AFTER AN HOUR OF QUESTIONS, JAKE WAS LEFT ALONE WITH
his thoughts.

They’d gone over it from every angle. The Crawlers used a standard silicon foundry chip set. They were not particularly vulnerable to EMPs because they had no external wires to act as antennas. The Army had, over the last decade, run an extremely thorough set of EMP tests on handheld devices and laptops. Now they were about to run a series using Crawlers from Jake’s lab at Cornell. If they were lucky, they would find a strong electromagnetic resonance, a frequency where the Crawler acted as a particularly good antenna. Then they could engineer the EMP bomb to hit it hardest at that frequency.

They had their plans. But as Jake knew, sometimes things didn’t go as planned. And if they failed—if the Crawlers released the fungus, the results could be catastrophic.

Jake remembered a quote by William Osler, one of the forefathers of modern medicine: “Humanity has but three great enemies: fever, famine, and war; of these by far the greatest, by far the most terrible, is fever.”

Osler had seen the ravages of a world war.

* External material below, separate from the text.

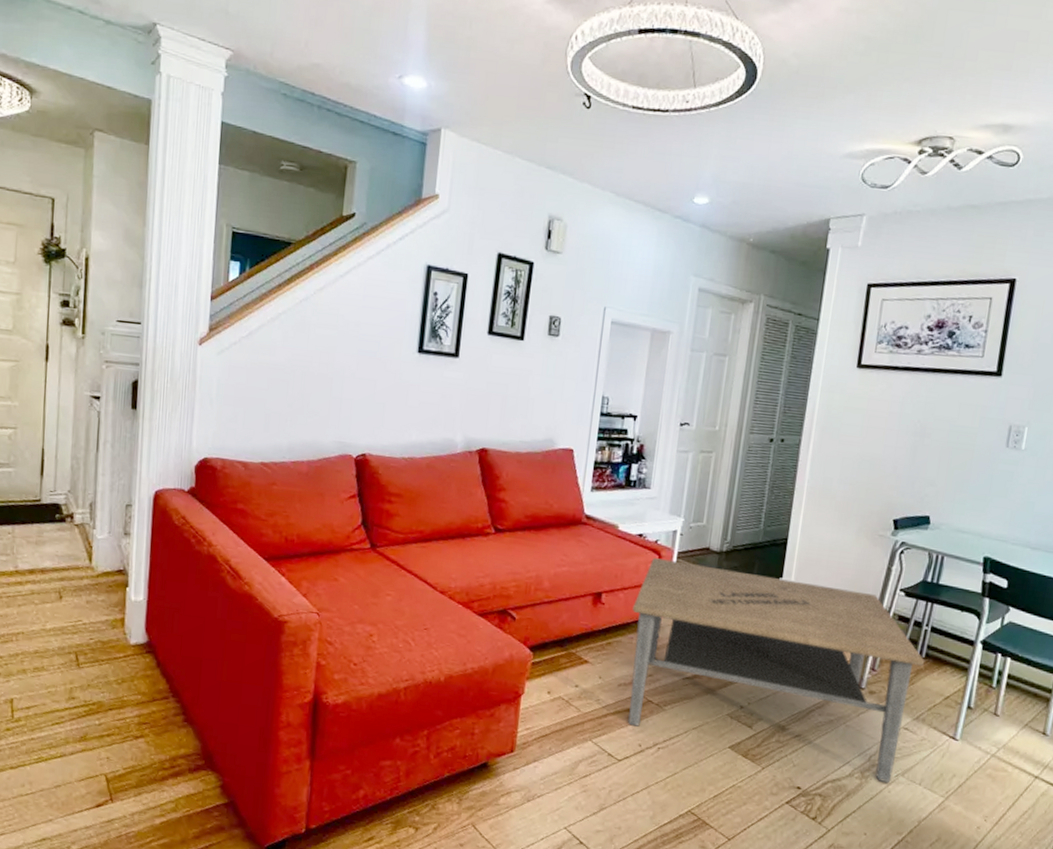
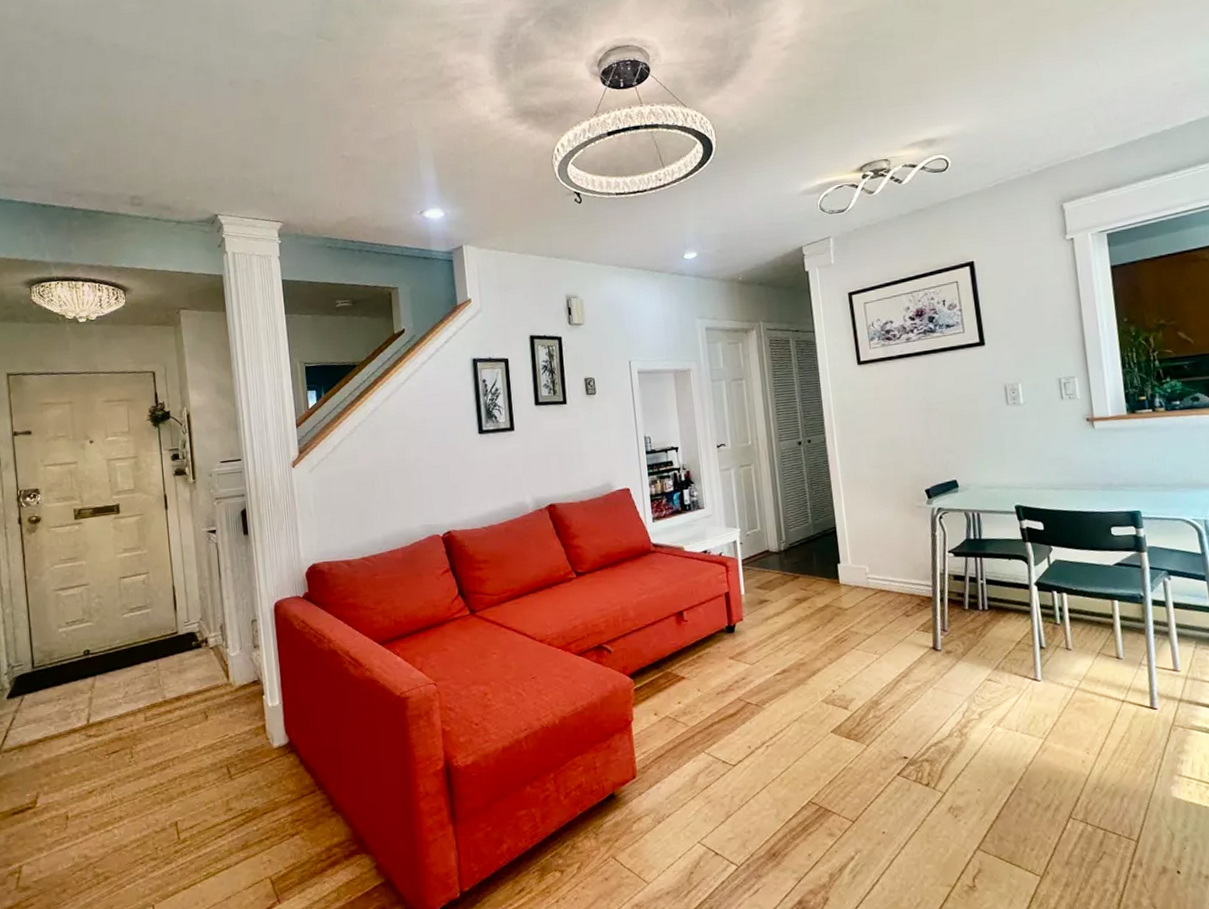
coffee table: present [628,558,925,782] -> none [713,561,989,736]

Sixteen million people had died in World War I, including three hundred thousand at Verdun alone. Sixteen million in four years. But the influenza that followed in 1918 killed many times that number in a matter of months.

And it wasn’t only the number of dead. A biological threat tore apart a society. War, for all its horror, galvanized a nation, pulled it together against a common opponent. But fever was a different kind of enemy. It struck from within, driving everyone into paranoid isolation, afraid of touching anyone around them. Jake had experienced it firsthand during the Gulf War. When the chem/bio weapons alarms went off and you put on your suit, you were alone and powerless inside that sweaty cocoon.

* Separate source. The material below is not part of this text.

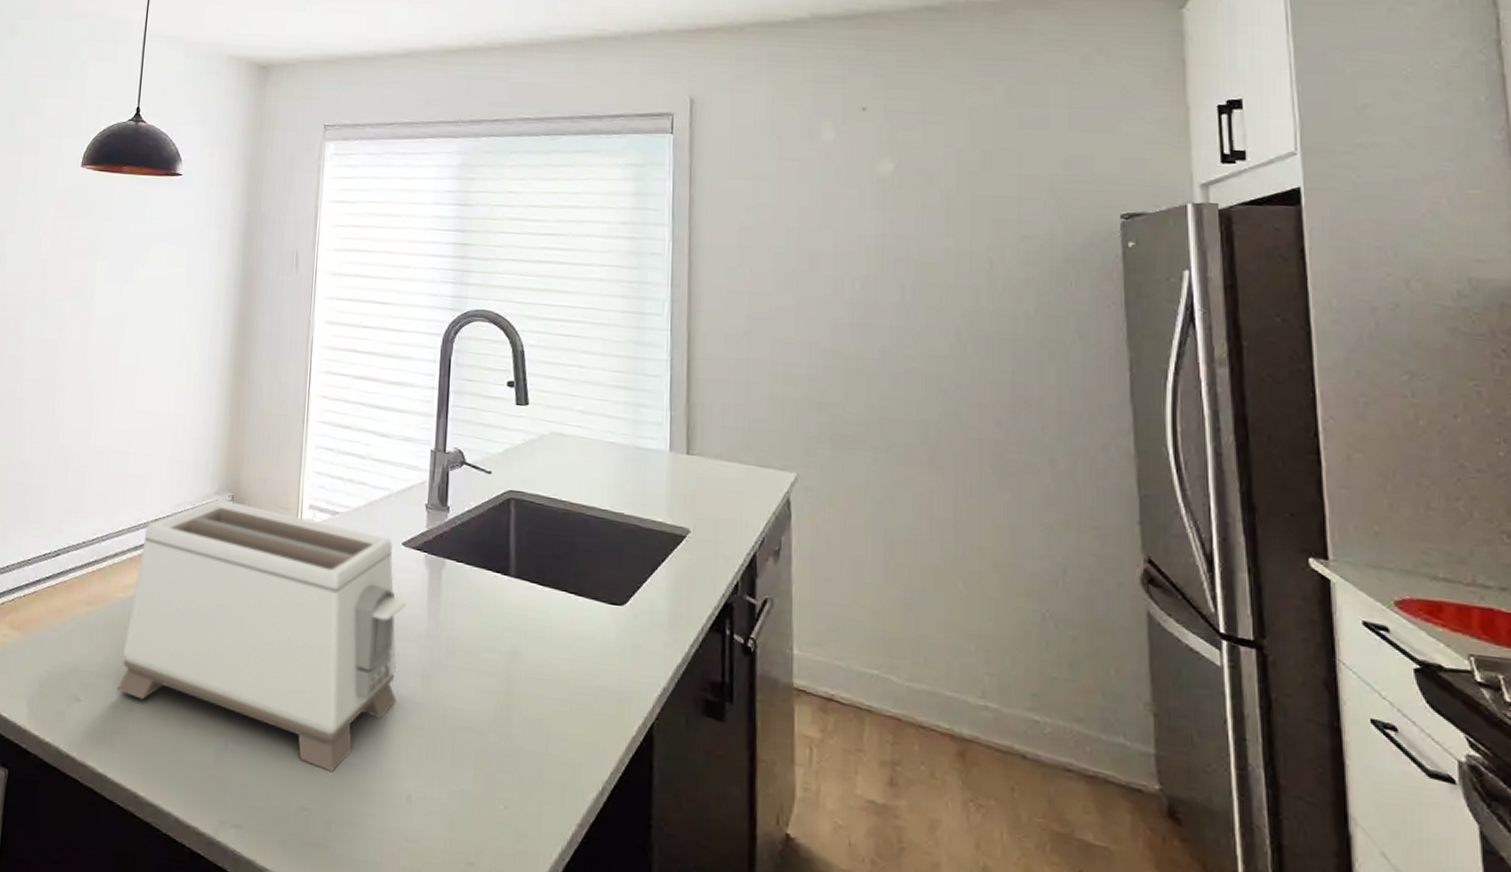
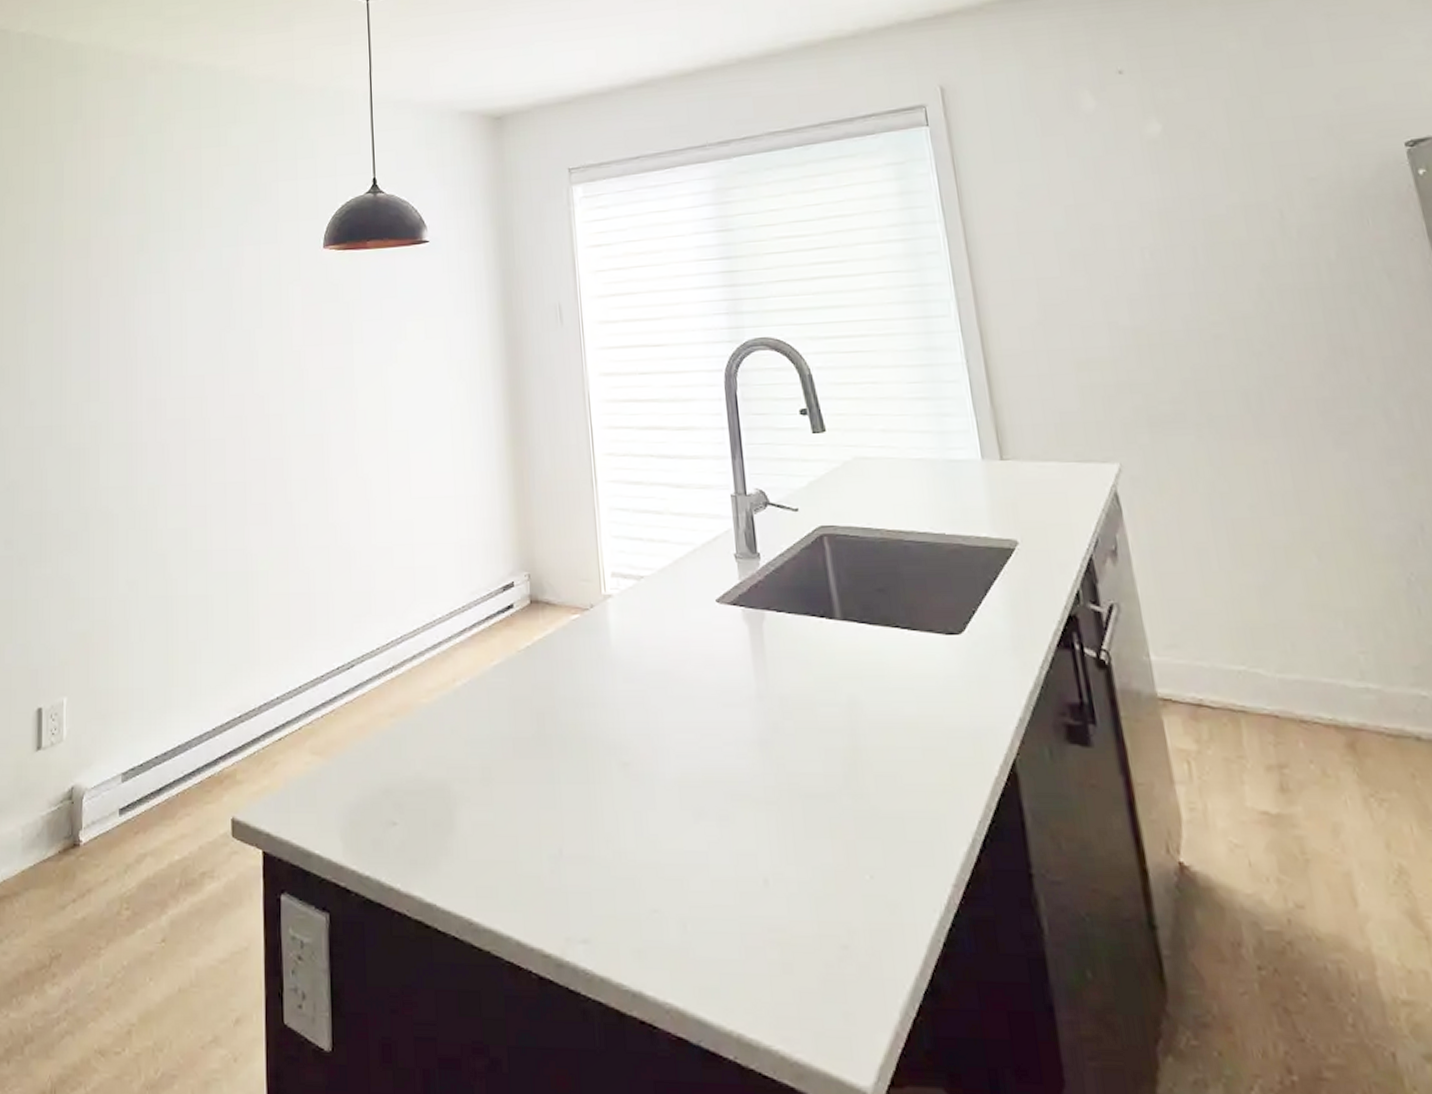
toaster: present [117,498,407,773] -> none [434,580,736,865]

No honor, only suffering. Courage was useless against a bacterium, a fungal spore, a virus that slipped into you by water, by touch, by breath. No way to be brave in the face of danger when the danger was beyond your ability to see. There were no war memorials to influenza victims in towns across America. Those people just suffered and died, and everyone tried their best to forget any of it had ever happened.

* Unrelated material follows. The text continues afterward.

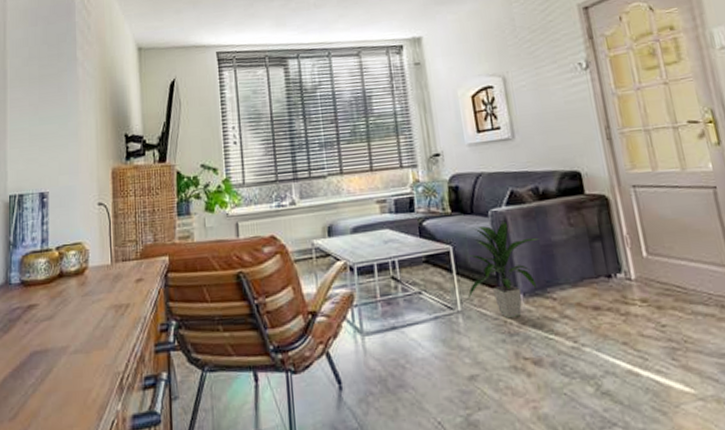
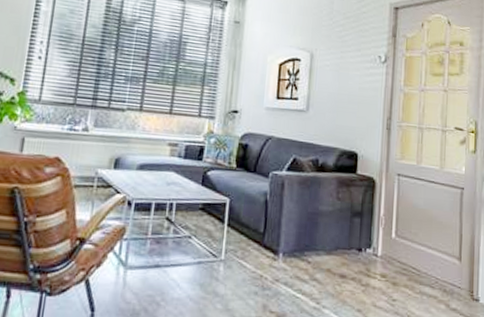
indoor plant: present [467,220,539,319] -> none [232,183,308,274]

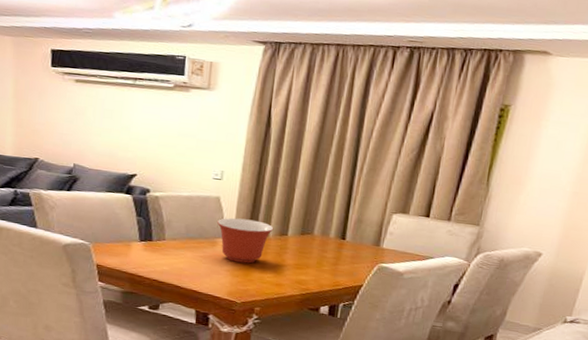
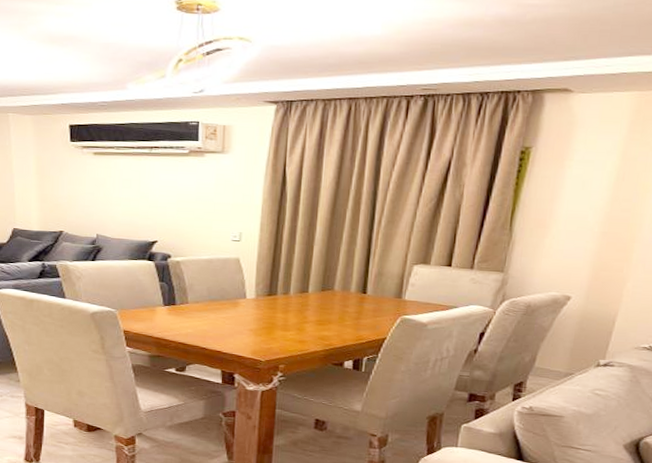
mixing bowl: present [217,217,274,264] -> none [238,278,294,322]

An Uzumaki epidemic would be much worse than the 1918 flu pandemic, both in numbers and in the nature of the illness itself. The flu attacked only your body, but the Uzumaki turned you into a raving maniac, suicidal at best, homicidal at worst. An Uzumaki epidemic would be like hell on earth.

Jake paced his cell, wanted to punch the Plexiglas window separating him from the outside. Thousands of Crawlers. She could release them in waves, at hundreds of locations simultaneously. If only a few succeeded, that would be enough. He had seen a map once, showing the travel patterns of people, tracked by their cellphones. Dense mats of lines connecting the major hubs of L.A., Chicago, New York, Boston, and Seattle. Smaller lines fanning out everywhere else. Infect just a few people, let them spread out, go to work, go to school, stop by the local Walmart, get on a plane for California to see a friend. In a matter of days the Uzumaki could be everywhere. At that point, there was no way to stop it.